Tout espoir est-il perdu ? À mon sens, oui. Le socialisme, en devenant une idéologie, semble avoir perdu de sa consistance comme réalité. Il n’est plus d’actualité, semble-t-il. Il est bien toujours une réalité (parmi d’autres) de la société mexicaine, un mode d’être toujours présent, et dont nous pouvons déceler la survivance dans la vie sociale et politique des communautés zapatistes et dans l’idéologie et le comportement des leaders. Même hors de l’organisation sociale propre aux zapatistes, ce mode d’être ensemble existe bel et bien, je l’ai côtoyé souvent, mais il semble avoir perdu ses assises. L’homo hierarchicus, dans le sens apporté par Louis Dumont [7], celui qui se dévoue à l’ensemble et qui a sa place assignée une bonne fois pour toutes dans la société, a bien été une réalité des sociétés préhispaniques, un mode d’être qui a dû se perpétuer comme fondement dédaigné de la société coloniale (mais pas toujours des curés) puis de la société mexicaine. En se sabordant vers la fin du XXe siècle, l’État ouvrait sur cette possibilité : recouvrer cette réalité négligée et dépréciée, construire une société socialiste « en bas et à gauche ». Une théocratie qui ne serait pas imposée d’en haut, mais qui prendrait sa source dans ce terreau historique et fondateur de la civilisation mésoaméricaine revu et réactualisé à travers la théologie de la libération. Il se peut d’ailleurs qu’Andrés Manuel López Obrador ait réussi à capter cette part de réalité reposant sur le dévouement à la cause sociale que s’étaient réservée jusqu’à présent les zapatistes (et quelques personnalités indiennes et théologiques que nous retrouvons aujourd’hui dans le gouvernement de López Obrador).

Nous commençons à peine à percevoir la complexité de la situation dans laquelle se trouvent les zapatistes : comment échapper au mouvement d’unification qui emporte tout sur son passage tout en le reconnaissant, tout en reconnaissant l’universel ? Lui donner une autre orientation qui ne serait plus capitaliste, mais socialiste ? Mais ne serait-ce pas retomber dans des schémas connus et convenus ? Peut-on faire du neuf avec de l’ancien ? Je dirai que les zapatistes se trouvent à la croisée des hésitations, pourtant l’expérience zapatiste n’est pas abstraite, elle repose sur une pratique. La construction d’une autonomie sociale à l’intérieur de la société mexicaine est une réalité, ce n’est pas une idéologie, et cette réalité se confronte au jour le jour à une autre réalité, celle de la société marchande et individualiste qui étale son ventre de conquistador repus et impitoyable sur tout le Mexique, du Chiapas à Chihuahua.

Marseille, 2 janvier 2019
Georges Lapierre

Notes

[1Bridges (Lucas), Aux confins de la terre. L’auteur parle des Onas, une tribu, aujourd’hui disparue, de la Terre de Feu.

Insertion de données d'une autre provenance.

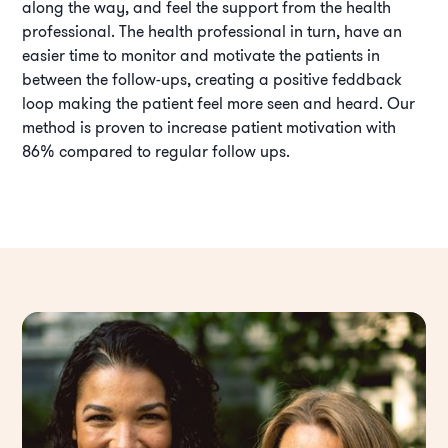
along the way, and feel the support from the health
professional. The health professional in turn, have an
easier time to monitor and motivate the patients in
between the follow-ups, creating a positive feddback
loop making the patient feel more seen and heard. Our
method is proven to increase patient motivation with
86% compared to regular follow ups.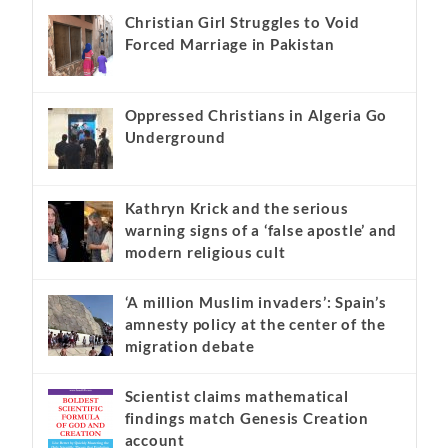
Christian Girl Struggles to Void
Forced Marriage in Pakistan
Oppressed Christians in Algeria Go
Underground
Kathryn Krick and the serious
warning signs of a ‘false apostle’ and
modern religious cult
‘A million Muslim invaders’: Spain’s
amnesty policy at the center of the
migration debate
Scientist claims mathematical
findings match Genesis Creation
account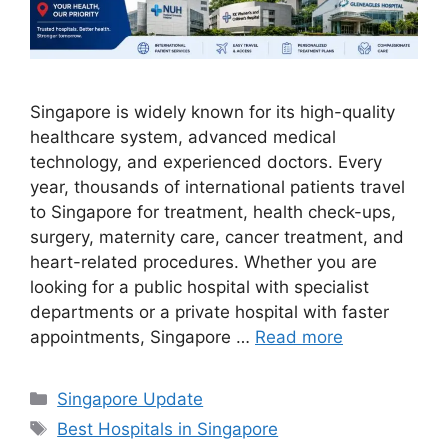
Singapore is widely known for its high-quality
healthcare system, advanced medical
technology, and experienced doctors. Every
year, thousands of international patients travel
to Singapore for treatment, health check-ups,
surgery, maternity care, cancer treatment, and
heart-related procedures. Whether you are
looking for a public hospital with specialist
departments or a private hospital with faster
appointments, Singapore …
Read more
Categories
Singapore Update
Tags
Best Hospitals in Singapore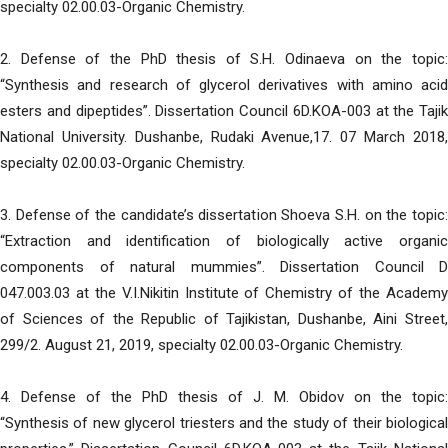
specialty 02.00.03-Organic Chemistry.
2. Defense of the PhD thesis of S.H. Odinaeva on the topic:
“Synthesis and research of glycerol derivatives with amino acid
esters and dipeptides”. Dissertation Council 6D.KOA-003 at the Tajik
National University. Dushanbe, Rudaki Avenue,17. 07 March 2018,
specialty 02.00.03-Organic Chemistry.
3. Defense of the candidate’s dissertation Shoeva S.H. on the topic:
“Extraction and identification of biologically active organic
components of natural mummies”. Dissertation Council D
047.003.03 at the V.I.Nikitin Institute of Chemistry of the Academy
of Sciences of the Republic of Tajikistan, Dushanbe, Aini Street,
299/2. August 21, 2019, specialty 02.00.03-Organic Chemistry.
4. Defense of the PhD thesis of J. M. Obidov on the topic:
“Synthesis of new glycerol triesters and the study of their biological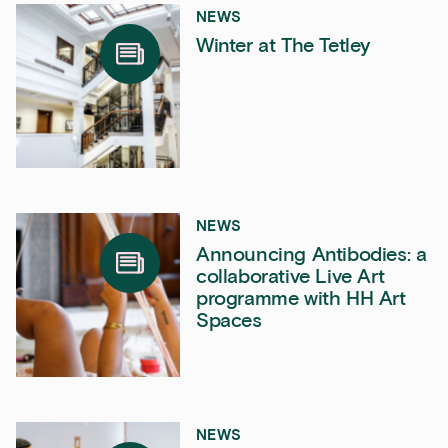
NEWS
Winter at The Tetley
NEWS
Announcing Antibodies: a
collaborative Live Art
programme with HH Art
Spaces
NEWS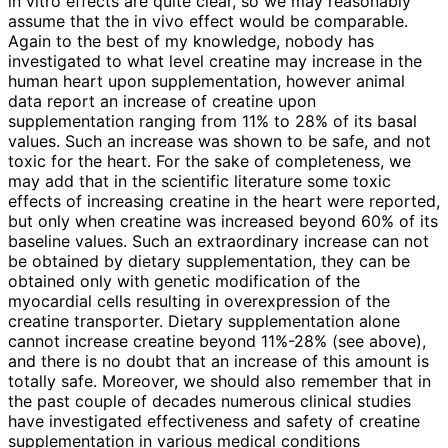
in vitro effects are quite clear, so we may reasonably
assume that the in vivo effect would be comparable.
Again to the best of my knowledge, nobody has
investigated to what level creatine may increase in the
human heart upon supplementation, however animal
data report an increase of creatine upon
supplementation ranging from 11% to 28% of its basal
values. Such an increase was shown to be safe, and not
toxic for the heart. For the sake of completeness, we
may add that in the scientific literature some toxic
effects of increasing creatine in the heart were reported,
but only when creatine was increased beyond 60% of its
baseline values. Such an extraordinary increase can not
be obtained by dietary supplementation, they can be
obtained only with genetic modification of the
myocardial cells resulting in overexpression of the
creatine transporter. Dietary supplementation alone
cannot increase creatine beyond 11%-28% (see above),
and there is no doubt that an increase of this amount is
totally safe. Moreover, we should also remember that in
the past couple of decades numerous clinical studies
have investigated effectiveness and safety of creatine
supplementation in various medical conditions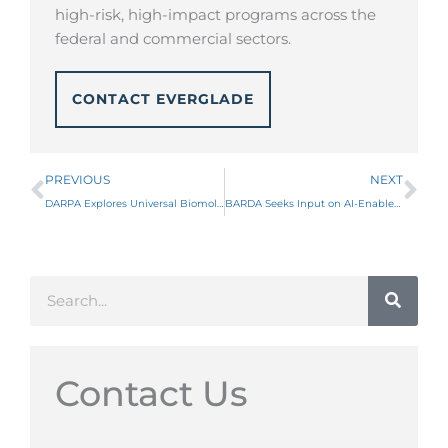
high-risk, high-impact programs across the
federal and commercial sectors.
CONTACT EVERGLADE
Prev
Ne
PREVIOUS
NEXT
DARPA Explores Universal Biomolecule Purification Platforms Through New MTO RFI
BARDA Seeks Input on AI-Enabled Discovery of Broad-Spectrum Small-Molecule Filovirus Therapeutics
Search
Contact Us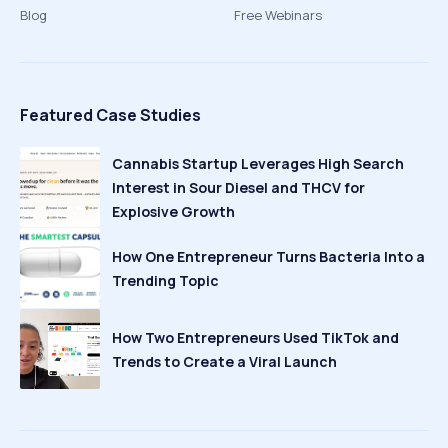
Blog
Free Webinars
Featured Case Studies
Cannabis Startup Leverages High Search
Interest in Sour Diesel and THCV for
Explosive Growth
How One Entrepreneur Turns Bacteria Into a
Trending Topic
How Two Entrepreneurs Used TikTok and
Trends to Create a Viral Launch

[2Avant de se réaliser comme idée (c’est la naissance du concept), pour Karl Marx, Hegel ne peut être qu’un idéaliste, que l’homme de l’Idée.

[3Wittfogel (Karl August), Le Despotisme oriental. Étude comparative du pouvoir total, Minuit, Paris, 1964. Première édition : Yale University Press, New Haven, 1957.

[4Mossé (Claude) et Schnapp-Gourbeillon (Annie), Précis d’histoire grecque. Du début du deuxième millénaire à la bataille d’Actium, Armand Colin, Paris, 1999, p. 91.

[5Mossé et Schnapp-Gourbeillon, 1999, p. 99.

[6Subcomandante Moisés, déclaration du Comité clandestin révolutionnaire, 1er janvier 2019.

[7« Deux configurations s’opposent immédiatement, qui caractérisent les sociétés traditionnelles et la société moderne. Dans les premières comme par ailleurs dans La République de Platon, l’accent est mis sur la société dans son ensemble — comme Homme collectif. L’idéal se définit par l’organisation de la société en vue de ses fins — et non en vue du bonheur individuel. Il s’agit avant tout d’ordre, de hiérarchie : chaque homme en particulier doit contribuer à sa place à l’ordre global et la justice consiste à proportionner les fonctions sociales par rapport à l’ensemble. » (Dumont, Louis, Homo hierarchicus. Le système des castes et ses implications, Gallimard, Paris, 1966.)